学校でのインターネット利用を充実させていくためには、学校全体の支援が不可欠である。インターネット活用班などの組織をつくり、機器の設定や授業へのインターネット活用などを行っていく必要がある。また、サーバの管理やホームページの作成なども分担し行っていかなくてはならない。組織の力がなくては先細りしていく心配がある。
(6)おわり
本プロジェクトをとおして、盲学校の生徒がインターネットを利用するための基礎的技術を養うことができた。しかし、音声でのインターネット利用は始まったばかりで、多くの改善すべき点がある。
外に向かってはインターネットは晴眼者だけでなく視覚障害者も利用していることを知ってもらえるような活動をしていかなくてはならない。知られることにより視覚障害者への配慮がなされ、利用しやすい環境が出来てくる。その環境は少しの工夫で可能になるケースが多い。
視覚障害者が利用しやすいインターネットを作るために音声化しやすいテキストオンリーのページを合わせて作成するように声を出していくことが大切である。

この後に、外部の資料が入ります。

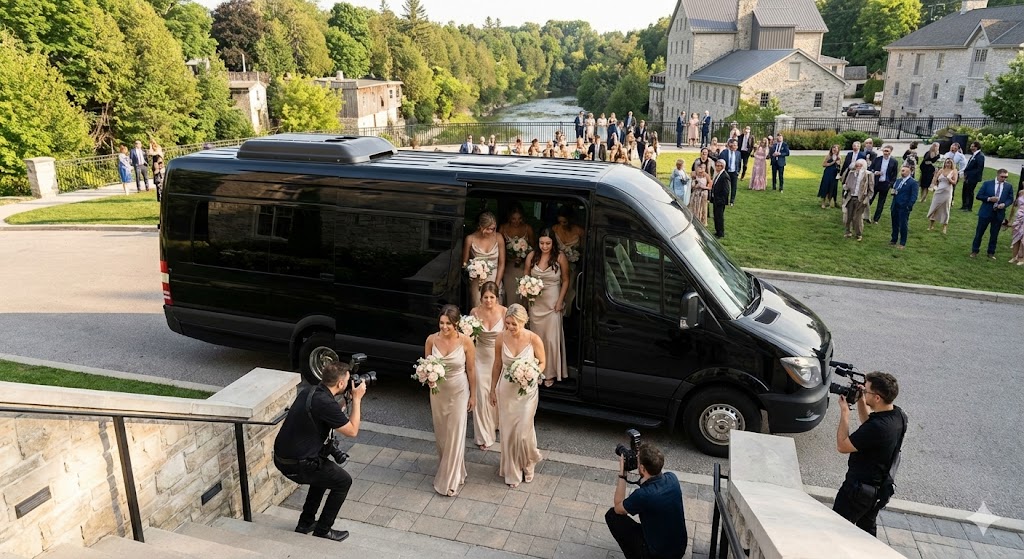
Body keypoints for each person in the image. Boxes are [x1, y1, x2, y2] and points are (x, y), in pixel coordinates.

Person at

さまざまな課題は残されているが、インターネットの利用が盲学校の児童生徒に及ぼす影響は大きく、更にインターネットの活用を深めていく施策が不可欠である。
[参考資料]
1)東京女子大学現代文化学部の新着情報:すべての人にアクセス可能なHTML文書を書く,http://apricot.twcu.ac.jp/twcu/mure/WhatsNew.html
[補足]
自校のサーバにLynxが導入されておらず、インターネットかパソコン通信が利用できる学校は以下の方法でLynxを利用することができる。
1)インターネットかパソコン通信に入る。
2)TELNETを起動する。
3)千葉大学附属図書館情報システムにアクセスする。IPアドレスは 133.82.217.1 である。
4)接続されると login と聞いてくるので culis と入力する。
5)次に、日本語コードを聞いてくるので sjis と入力する。
6)千葉大学附属図書館情報システムのメニュー画面が表示されるのでスペースキーでLynxを選択し利用することが出来る。